69. La Terre tremble

[Narration : Lucie]

Revenue dans le secrétariat, je décrochai le post-it collé sur l'écran de l'ordinateur. Il était clair : soit je venais chez lui, soit Reizo placardait des affiches jusque dans le club de mécanique : « Kensei, le cocu le plus déshonoré dans l'histoire de Nintaï ».

A dix-huit heures, je me rendis chez Reizo en tremblant, ne sachant à l'avance ce qu'il m'avait réservé. Mes jambes me donnaient la sensation de monter un escalator à contresens. Mais je n'avais pas le choix. J'avais déjà tant blessé Kensei que j'aurais tout fait pour lui éviter de souffrir de nouveau. Quand je me trouverai face à Reizo, je m'obligerai à ne plus penser à rien.

Lorsque je rentrerai à chez moi, je prendrai une longue douche et m'esquinterai la peau avec du savon. Je voudrai m'ôter l'impression que la transpiration de Reizo s'y était fixée.
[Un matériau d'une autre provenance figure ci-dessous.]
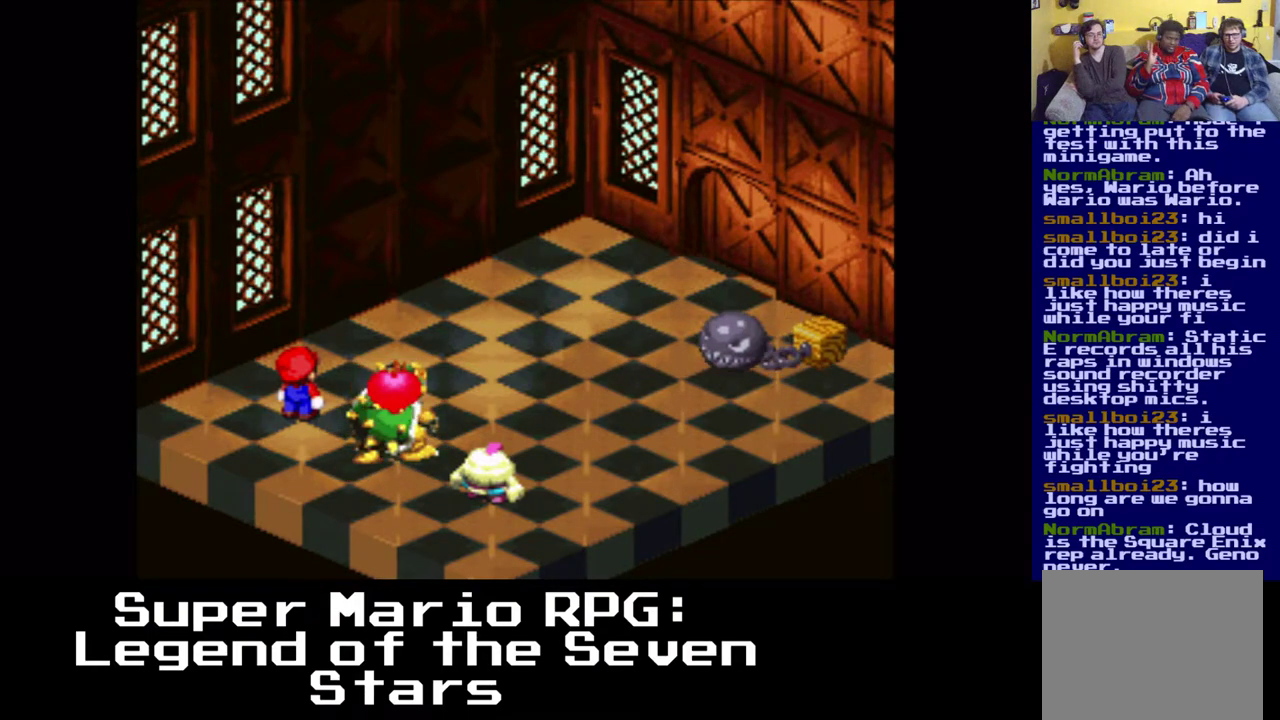
{"buttons": [], "events": []}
Reizo avait en lui une force mystérieuse qui annihilait chez ses interlocuteurs toute volonté de lutter contre la sienne, que ce soit par la parole ou par des manœuvres. Je m'en étais rendue compte dans les couloirs menant aux casiers de Nintaï. J'avais cru être suffisamment forte pour ne pas me faire absorber. Dès l'instant où Reizo m'avait prise pour cible, j'aurais dû en parler à quelqu'un. Minoru avait aussitôt déboulé dans le secrétariat pour me mettre en garde contre lui. Il avait tenté de me convaincre, avait crié, s'était emporté à cause de mon impassibilité et mon indifférence. Il avait compris que j'étais en train de me perdre et de mon côté, j'avais froidement refusé son aide. J'avais refusé qu'il me sauve de Reizo.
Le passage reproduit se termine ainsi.